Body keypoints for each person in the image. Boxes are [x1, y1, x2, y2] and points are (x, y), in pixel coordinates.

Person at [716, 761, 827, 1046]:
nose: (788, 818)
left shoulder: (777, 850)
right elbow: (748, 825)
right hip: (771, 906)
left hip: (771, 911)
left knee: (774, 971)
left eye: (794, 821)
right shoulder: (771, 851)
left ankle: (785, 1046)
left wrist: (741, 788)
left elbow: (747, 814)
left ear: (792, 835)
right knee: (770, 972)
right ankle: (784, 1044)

= = =

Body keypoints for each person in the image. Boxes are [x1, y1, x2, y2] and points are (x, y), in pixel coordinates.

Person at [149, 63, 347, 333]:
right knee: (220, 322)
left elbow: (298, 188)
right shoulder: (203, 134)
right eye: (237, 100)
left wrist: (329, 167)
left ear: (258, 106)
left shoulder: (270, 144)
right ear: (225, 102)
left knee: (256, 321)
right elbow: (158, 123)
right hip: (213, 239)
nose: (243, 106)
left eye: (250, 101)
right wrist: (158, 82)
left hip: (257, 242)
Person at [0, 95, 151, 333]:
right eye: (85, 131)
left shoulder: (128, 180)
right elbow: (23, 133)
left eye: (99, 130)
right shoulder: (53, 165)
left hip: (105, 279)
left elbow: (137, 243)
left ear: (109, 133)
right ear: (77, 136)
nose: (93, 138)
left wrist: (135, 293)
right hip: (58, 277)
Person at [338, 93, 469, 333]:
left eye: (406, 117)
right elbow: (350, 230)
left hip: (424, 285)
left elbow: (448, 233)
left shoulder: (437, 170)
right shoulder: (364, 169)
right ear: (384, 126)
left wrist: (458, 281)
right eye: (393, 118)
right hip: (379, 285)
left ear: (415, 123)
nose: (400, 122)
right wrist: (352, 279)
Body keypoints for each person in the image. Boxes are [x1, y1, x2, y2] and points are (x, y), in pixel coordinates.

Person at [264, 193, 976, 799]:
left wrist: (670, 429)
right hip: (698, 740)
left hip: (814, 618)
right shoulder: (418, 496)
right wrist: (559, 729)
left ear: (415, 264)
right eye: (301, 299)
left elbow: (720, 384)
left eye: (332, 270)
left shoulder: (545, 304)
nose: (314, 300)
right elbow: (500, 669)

= = =

### Required work
Looking at the data above, write out exactly the lines that start at the one containing "left eye: (99, 130)" and end at the one containing "right wrist: (559, 729)"; include both and nothing beyond.

### Solution to this exercise
left eye: (99, 130)
right shoulder: (53, 165)
left hip: (105, 279)
left elbow: (137, 243)
left ear: (109, 133)
right ear: (77, 136)
nose: (93, 138)
left wrist: (135, 293)
right hip: (58, 277)
Person at [338, 93, 469, 333]:
left eye: (406, 117)
right elbow: (350, 230)
left hip: (424, 285)
left elbow: (448, 233)
left shoulder: (437, 170)
right shoulder: (364, 169)
right ear: (384, 126)
left wrist: (458, 281)
right eye: (393, 118)
right hip: (379, 285)
left ear: (415, 123)
nose: (400, 122)
right wrist: (352, 279)
Body keypoints for each person in the image. Boxes are [x1, y1, x2, y2] and points are (x, y), in pixel coordinates.

Person at [264, 193, 976, 799]:
left wrist: (670, 429)
right hip: (698, 740)
left hip: (814, 618)
right shoulder: (418, 496)
right wrist: (559, 729)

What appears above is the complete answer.